_WHAT IS BEING ASKED_. Exact copy, no pictures: restate each entry below word for word.

Saved entries

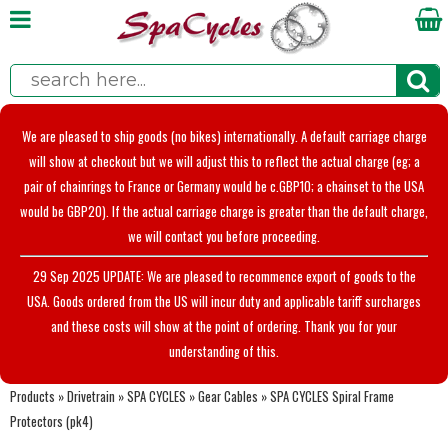
We are pleased to ship goods (no bikes) internationally. A default carriage charge
will show at checkout but we will adjust this to reflect the actual charge (eg; a
pair of chainrings to France or Germany would be c.GBP10; a chainset to the USA
would be GBP20). If the actual carriage charge is greater than the default charge,
we will contact you before proceeding.
29 Sep 2025 UPDATE: We are pleased to recommence export of goods to the
USA. Goods ordered from the US will incur duty and applicable tariff surcharges
and these costs will show at the point of ordering. Thank you for your
understanding of this.
Products
»
Drivetrain
»
SPA CYCLES
»
Gear Cables
»
SPA CYCLES Spiral Frame
Protectors (pk4)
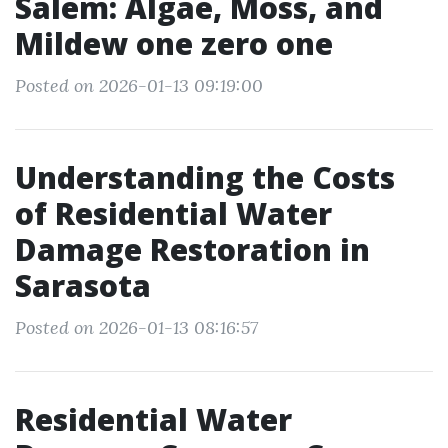
Salem: Algae, Moss, and
Mildew one zero one
Posted on 2026-01-13 09:19:00
Understanding the Costs
of Residential Water
Damage Restoration in
Sarasota
Posted on 2026-01-13 08:16:57
Residential Water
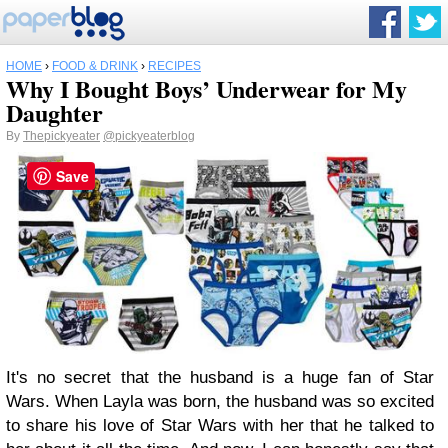
HOME
›
FOOD & DRINK
›
RECIPES
Why I Bought Boys’ Underwear for My
Daughter
By
Thepickyeater
@pickyeaterblog
Save
It's no secret that the husband is a huge fan of Star
Wars. When Layla was born, the husband was so excited
to share his love of Star Wars with her that he talked to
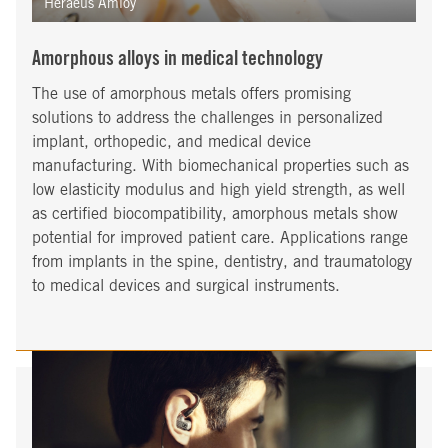
Heraeus Amloy
Amorphous alloys in medical technology
The use of amorphous metals offers promising
solutions to address the challenges in personalized
implant, orthopedic, and medical device
manufacturing. With biomechanical properties such as
low elasticity modulus and high yield strength, as well
as certified biocompatibility, amorphous metals show
potential for improved patient care. Applications range
from implants in the spine, dentistry, and traumatology
to medical devices and surgical instruments.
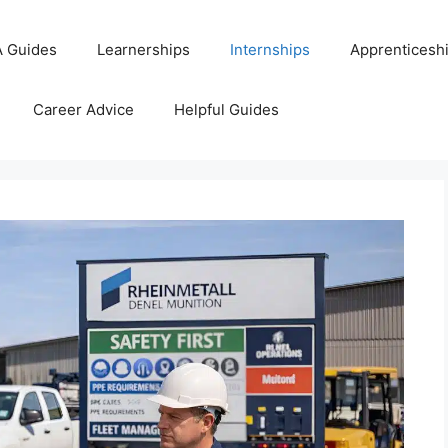
 Guides
Learnerships
Internships
Apprenticesh
Career Advice
Helpful Guides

_FINISHED EXERCISE_.
We are pleased to ship goods (no bikes) internationally. A default carriage charge
will show at checkout but we will adjust this to reflect the actual charge (eg; a
pair of chainrings to France or Germany would be c.GBP10; a chainset to the USA
would be GBP20). If the actual carriage charge is greater than the default charge,
we will contact you before proceeding.
29 Sep 2025 UPDATE: We are pleased to recommence export of goods to the
USA. Goods ordered from the US will incur duty and applicable tariff surcharges
and these costs will show at the point of ordering. Thank you for your
understanding of this.
Products
»
Drivetrain
»
SPA CYCLES
»
Gear Cables
»
SPA CYCLES Spiral Frame
Protectors (pk4)
Salem: Algae, Moss, and
Mildew one zero one
Posted on 2026-01-13 09:19:00
Understanding the Costs
of Residential Water
Damage Restoration in
Sarasota
Posted on 2026-01-13 08:16:57
Residential Water
HOME
›
FOOD & DRINK
›
RECIPES
Why I Bought Boys’ Underwear for My
Daughter
By
Thepickyeater
@pickyeaterblog
Save
It's no secret that the husband is a huge fan of Star
Wars. When Layla was born, the husband was so excited
to share his love of Star Wars with her that he talked to
Heraeus Amloy
Amorphous alloys in medical technology
The use of amorphous metals offers promising
solutions to address the challenges in personalized
implant, orthopedic, and medical device
manufacturing. With biomechanical properties such as
low elasticity modulus and high yield strength, as well
as certified biocompatibility, amorphous metals show
potential for improved patient care. Applications range
from implants in the spine, dentistry, and traumatology
to medical devices and surgical instruments.
 Guides
Learnerships
Internships
Apprenticesh
Career Advice
Helpful Guides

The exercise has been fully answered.